Find every line in the records below that holds the word "label", and copy each one.
[[ Information provided open ]]
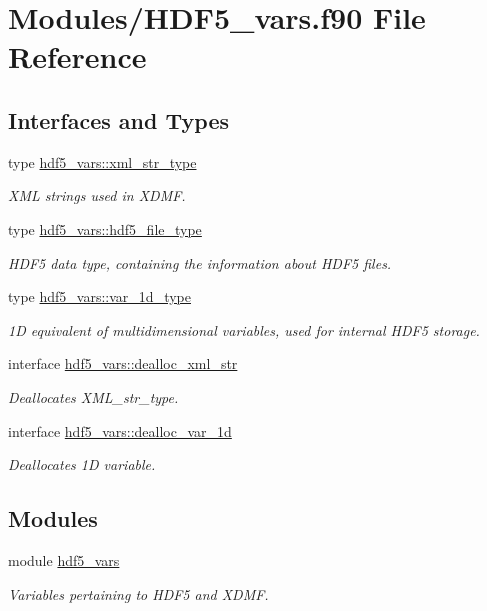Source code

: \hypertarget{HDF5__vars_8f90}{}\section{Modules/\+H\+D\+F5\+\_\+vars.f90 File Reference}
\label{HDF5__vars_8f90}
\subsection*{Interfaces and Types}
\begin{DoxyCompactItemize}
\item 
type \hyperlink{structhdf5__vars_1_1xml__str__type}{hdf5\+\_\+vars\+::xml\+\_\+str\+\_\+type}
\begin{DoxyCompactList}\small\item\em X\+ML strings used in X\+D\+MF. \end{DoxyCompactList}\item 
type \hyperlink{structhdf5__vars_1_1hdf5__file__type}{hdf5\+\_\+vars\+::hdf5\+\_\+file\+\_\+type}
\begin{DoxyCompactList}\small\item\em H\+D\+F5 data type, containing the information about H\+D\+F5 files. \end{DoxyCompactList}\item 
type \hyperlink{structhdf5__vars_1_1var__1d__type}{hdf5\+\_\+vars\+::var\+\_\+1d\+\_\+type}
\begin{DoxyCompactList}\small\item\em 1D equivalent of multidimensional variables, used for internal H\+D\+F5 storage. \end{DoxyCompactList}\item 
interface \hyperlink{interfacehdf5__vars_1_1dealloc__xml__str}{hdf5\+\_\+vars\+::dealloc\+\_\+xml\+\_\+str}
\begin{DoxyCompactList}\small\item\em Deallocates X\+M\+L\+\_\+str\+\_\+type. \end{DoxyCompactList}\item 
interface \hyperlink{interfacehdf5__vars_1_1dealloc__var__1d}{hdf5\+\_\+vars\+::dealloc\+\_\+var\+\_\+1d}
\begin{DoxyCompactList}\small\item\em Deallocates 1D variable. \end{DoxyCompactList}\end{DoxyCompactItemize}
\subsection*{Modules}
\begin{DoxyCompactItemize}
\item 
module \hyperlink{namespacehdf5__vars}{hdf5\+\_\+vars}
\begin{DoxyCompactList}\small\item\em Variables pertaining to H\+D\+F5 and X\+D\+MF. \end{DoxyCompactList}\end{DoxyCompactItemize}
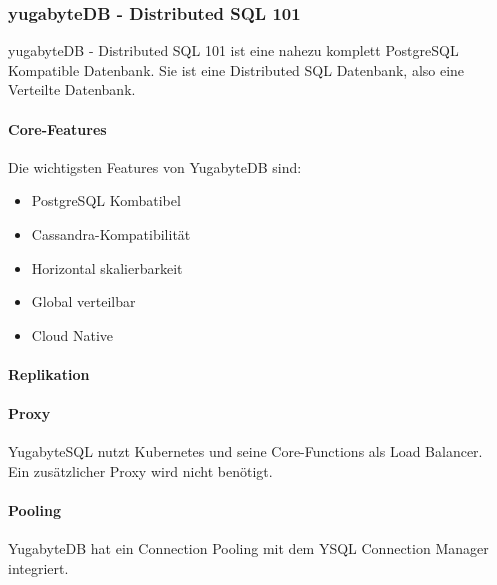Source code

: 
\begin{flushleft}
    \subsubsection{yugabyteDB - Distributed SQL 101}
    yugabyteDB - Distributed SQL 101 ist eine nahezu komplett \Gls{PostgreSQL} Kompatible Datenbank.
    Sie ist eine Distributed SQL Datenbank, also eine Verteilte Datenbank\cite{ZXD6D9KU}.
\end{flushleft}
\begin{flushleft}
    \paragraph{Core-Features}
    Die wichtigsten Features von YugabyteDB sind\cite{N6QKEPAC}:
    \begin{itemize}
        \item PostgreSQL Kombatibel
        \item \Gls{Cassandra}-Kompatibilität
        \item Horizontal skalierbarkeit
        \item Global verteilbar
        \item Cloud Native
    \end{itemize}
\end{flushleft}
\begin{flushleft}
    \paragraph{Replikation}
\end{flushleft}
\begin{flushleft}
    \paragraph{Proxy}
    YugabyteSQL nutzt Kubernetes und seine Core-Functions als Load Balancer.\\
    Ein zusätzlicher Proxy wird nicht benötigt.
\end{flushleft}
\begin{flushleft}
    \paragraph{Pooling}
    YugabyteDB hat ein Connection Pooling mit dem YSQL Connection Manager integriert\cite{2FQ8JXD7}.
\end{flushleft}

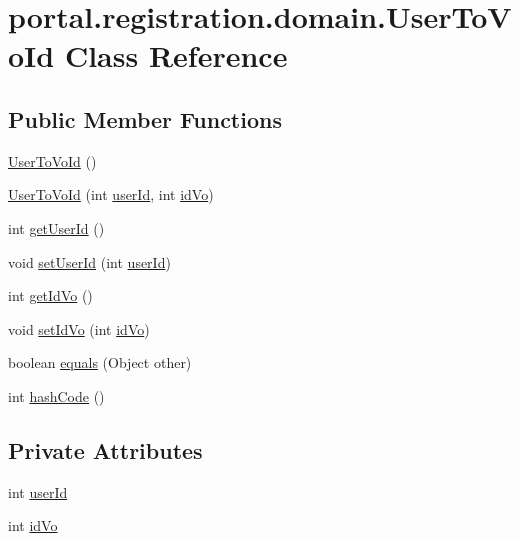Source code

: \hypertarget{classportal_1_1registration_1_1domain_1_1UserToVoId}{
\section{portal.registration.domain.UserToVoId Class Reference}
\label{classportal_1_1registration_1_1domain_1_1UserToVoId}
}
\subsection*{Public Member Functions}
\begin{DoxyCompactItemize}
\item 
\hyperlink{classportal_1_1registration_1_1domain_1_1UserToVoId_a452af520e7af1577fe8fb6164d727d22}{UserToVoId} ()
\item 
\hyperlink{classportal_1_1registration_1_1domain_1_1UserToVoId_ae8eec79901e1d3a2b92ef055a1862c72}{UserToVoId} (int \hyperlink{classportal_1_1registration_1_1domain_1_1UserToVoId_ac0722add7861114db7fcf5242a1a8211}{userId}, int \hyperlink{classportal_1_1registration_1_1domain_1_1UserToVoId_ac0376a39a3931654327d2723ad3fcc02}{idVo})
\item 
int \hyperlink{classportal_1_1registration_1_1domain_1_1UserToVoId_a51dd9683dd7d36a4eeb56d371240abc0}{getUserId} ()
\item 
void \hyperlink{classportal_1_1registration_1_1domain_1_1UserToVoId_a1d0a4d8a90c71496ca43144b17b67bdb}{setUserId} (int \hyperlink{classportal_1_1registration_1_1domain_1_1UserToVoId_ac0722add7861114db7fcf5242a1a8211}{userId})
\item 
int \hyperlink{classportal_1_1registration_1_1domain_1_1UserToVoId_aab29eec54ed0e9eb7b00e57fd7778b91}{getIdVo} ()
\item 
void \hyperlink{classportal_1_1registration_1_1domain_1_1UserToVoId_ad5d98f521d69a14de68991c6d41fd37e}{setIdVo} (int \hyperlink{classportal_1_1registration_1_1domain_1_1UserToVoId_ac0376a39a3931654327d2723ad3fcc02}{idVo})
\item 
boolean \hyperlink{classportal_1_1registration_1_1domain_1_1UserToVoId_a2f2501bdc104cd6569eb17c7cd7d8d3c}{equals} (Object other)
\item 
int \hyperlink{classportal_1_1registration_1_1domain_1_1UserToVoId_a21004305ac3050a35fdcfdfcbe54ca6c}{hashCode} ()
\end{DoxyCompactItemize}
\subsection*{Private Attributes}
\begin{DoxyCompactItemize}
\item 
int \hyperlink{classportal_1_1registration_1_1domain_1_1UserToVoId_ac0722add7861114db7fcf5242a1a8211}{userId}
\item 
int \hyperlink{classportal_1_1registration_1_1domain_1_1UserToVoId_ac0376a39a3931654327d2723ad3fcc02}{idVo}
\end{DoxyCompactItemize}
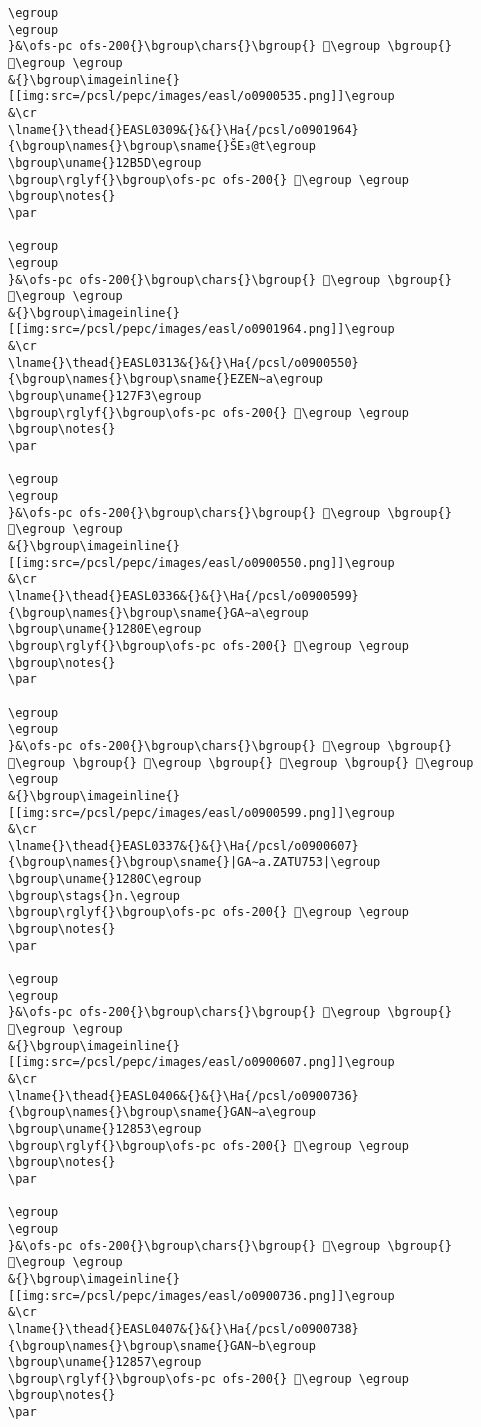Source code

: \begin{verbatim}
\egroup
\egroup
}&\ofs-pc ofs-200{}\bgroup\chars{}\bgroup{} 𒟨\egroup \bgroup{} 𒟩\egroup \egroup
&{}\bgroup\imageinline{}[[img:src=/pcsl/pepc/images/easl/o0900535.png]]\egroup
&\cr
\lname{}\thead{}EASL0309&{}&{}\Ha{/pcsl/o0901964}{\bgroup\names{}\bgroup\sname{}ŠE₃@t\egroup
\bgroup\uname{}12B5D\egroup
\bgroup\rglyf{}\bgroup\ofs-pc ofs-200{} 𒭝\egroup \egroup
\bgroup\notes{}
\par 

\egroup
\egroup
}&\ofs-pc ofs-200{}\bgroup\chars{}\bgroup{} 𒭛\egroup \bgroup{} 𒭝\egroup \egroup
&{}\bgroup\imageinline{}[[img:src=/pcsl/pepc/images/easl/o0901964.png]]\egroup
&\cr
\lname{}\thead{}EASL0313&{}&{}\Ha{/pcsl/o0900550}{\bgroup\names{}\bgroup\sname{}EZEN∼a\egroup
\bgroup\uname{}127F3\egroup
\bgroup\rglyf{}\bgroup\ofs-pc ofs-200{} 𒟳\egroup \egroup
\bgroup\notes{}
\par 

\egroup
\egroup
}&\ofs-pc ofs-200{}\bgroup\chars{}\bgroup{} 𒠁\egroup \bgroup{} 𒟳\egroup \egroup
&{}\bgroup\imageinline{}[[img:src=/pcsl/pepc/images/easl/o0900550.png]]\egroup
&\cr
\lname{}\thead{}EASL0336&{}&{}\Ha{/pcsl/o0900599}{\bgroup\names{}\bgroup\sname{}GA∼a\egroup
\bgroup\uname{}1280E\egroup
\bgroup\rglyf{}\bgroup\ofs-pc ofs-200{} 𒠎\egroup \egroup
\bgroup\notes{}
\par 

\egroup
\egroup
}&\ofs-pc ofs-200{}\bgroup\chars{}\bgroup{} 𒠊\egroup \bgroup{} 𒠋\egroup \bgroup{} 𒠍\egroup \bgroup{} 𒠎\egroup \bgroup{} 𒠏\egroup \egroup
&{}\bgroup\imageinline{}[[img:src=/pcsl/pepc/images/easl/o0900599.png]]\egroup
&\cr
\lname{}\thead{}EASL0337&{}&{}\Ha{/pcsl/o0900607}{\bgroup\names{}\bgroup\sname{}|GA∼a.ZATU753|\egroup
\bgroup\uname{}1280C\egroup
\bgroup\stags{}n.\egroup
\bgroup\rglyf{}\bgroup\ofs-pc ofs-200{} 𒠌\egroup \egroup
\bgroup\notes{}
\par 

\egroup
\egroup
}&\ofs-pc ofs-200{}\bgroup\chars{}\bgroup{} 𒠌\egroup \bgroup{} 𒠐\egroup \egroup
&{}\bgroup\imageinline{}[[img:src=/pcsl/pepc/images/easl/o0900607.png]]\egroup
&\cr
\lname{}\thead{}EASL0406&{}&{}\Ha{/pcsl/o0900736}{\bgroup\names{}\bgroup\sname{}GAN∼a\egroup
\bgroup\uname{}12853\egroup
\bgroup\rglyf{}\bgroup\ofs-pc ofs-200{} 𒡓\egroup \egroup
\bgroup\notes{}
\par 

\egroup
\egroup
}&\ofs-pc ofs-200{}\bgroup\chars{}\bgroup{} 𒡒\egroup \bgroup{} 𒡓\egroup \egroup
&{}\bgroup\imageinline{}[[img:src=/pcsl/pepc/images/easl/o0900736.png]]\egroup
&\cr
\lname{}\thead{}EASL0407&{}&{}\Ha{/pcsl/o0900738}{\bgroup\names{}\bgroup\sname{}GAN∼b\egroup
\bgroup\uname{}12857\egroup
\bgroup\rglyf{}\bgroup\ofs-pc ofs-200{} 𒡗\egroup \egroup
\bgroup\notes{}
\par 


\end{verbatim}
[[ Information provided closed ]]
Written answer »
\label{HDF5__vars_8f90}
\label{classportal_1_1registration_1_1domain_1_1UserToVoId}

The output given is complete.